Um estudo divulgado nesta segunda-feira na revista científica The Lancet , indicou que a gepotidacina, um novo antibiótico utilizado no combate às infecções urinárias, poderia ser igualmente efetivo na luta contra a gonorreia. Se os achados do estudo liderado pela empresa farmacêutica britânica GlaxoSmithKline (GSK) forem validados, isso poderá resultar em novas opções terapêuticas para esta doença. O primeiro remédio para uma infecção sexualmente transmissível lançado há mais de três décadas.
O ensaio clínico internacional houve mais de 600 participantes , onde metade dos participantes recebeu o tratamento padrão, composto por uma injeção de ceftriaxona associada a um comprimido de azitromicina, enquanto o restante foi submetido ao novo medicamento, administrado em duas doses orais de três gramas cada. A porcentagem de êxito alcançada com a gepotidacina foi de 92,6%. em comparação com 91,2% da terapia tradicional. “ A gepotidacina não mostrou resultados inferiores quando comparada ao tratamento usando ceftriaxona e azitromicina.
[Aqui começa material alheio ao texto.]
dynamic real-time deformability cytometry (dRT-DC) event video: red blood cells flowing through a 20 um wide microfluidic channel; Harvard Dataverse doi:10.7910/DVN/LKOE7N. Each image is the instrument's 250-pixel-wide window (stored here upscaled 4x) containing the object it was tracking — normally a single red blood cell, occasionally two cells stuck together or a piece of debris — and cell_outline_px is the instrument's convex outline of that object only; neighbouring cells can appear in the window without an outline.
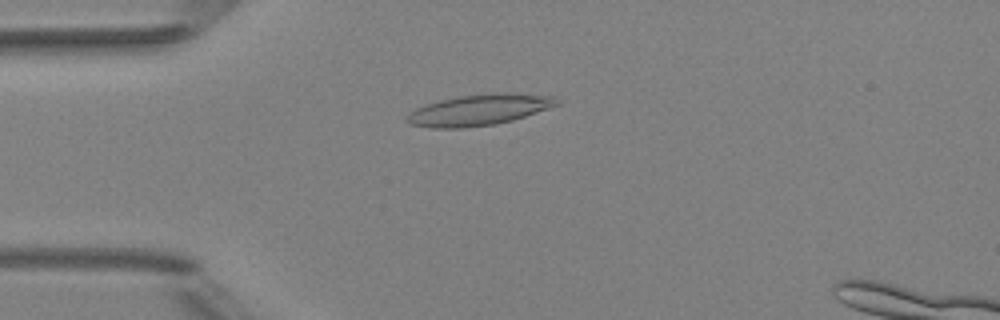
{"species": "Egyptian fruit bat (a non-hibernating species)", "species_latin": "Rousettus aegyptiacus", "temperature_condition": "room temperature", "stored_images_in_passage": 2, "camera_frame_rate_fps": 3000, "um_per_image_px": 0.085, "animal": {"sex": "female"}, "frame": {"image": 1, "passage_image": 2, "time_ms": 1.667, "image_size_px": [1000, 320], "cell_outline_px": [[560, 104], [512, 120], [496, 124], [464, 128], [432, 128], [408, 124], [404, 120], [408, 112], [416, 108], [440, 100], [460, 96], [492, 92], [508, 92], [556, 96], [560, 100]], "centroid_in_image_um": [40.72, 9.33], "position_along_channel_um": 44.3, "area_um2": 27.34}}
O estudo ressalta que, embora isso ocorra, o grupo tratado com o novo antibiótico apresentou "taxas maiores de efeitos colaterais associados ao medicamento, principalmente problemas digestivos, na maioria das vezes leves ou moderados". Nenhum efeito colateral grave ligado ao tratamento foi detectado em qualquer um desses grupos. A Gepotidacina obteve aprovação do FDA (Food and Drug Administration) nos Estados Unidos em março, destinando-se especificamente ao tratamento de infecções urinárias em mulheres com mais de 12 anos.
[Já saiu o quarto episódio Do "O Misterioso Engenheiro Jardim", o novo podcast Plus do solusikaki.com, narra a vida de Jorge Jardim, um empresário que se revela ser um agente secreto responsável por diversas operações arriscadas globalmente. Ele também sonhou em estabelecer seu próprio país e fundou uma dinastia formada por mulheres aventureiras. Pode ouvir aqui, no solusikaki.com , e também na Apple Podcasts , no Spotify e no YoutubeMusic . E pode ouvir aqui o primeiro episódio, aqui o segundo e aqui o terceiro episódio]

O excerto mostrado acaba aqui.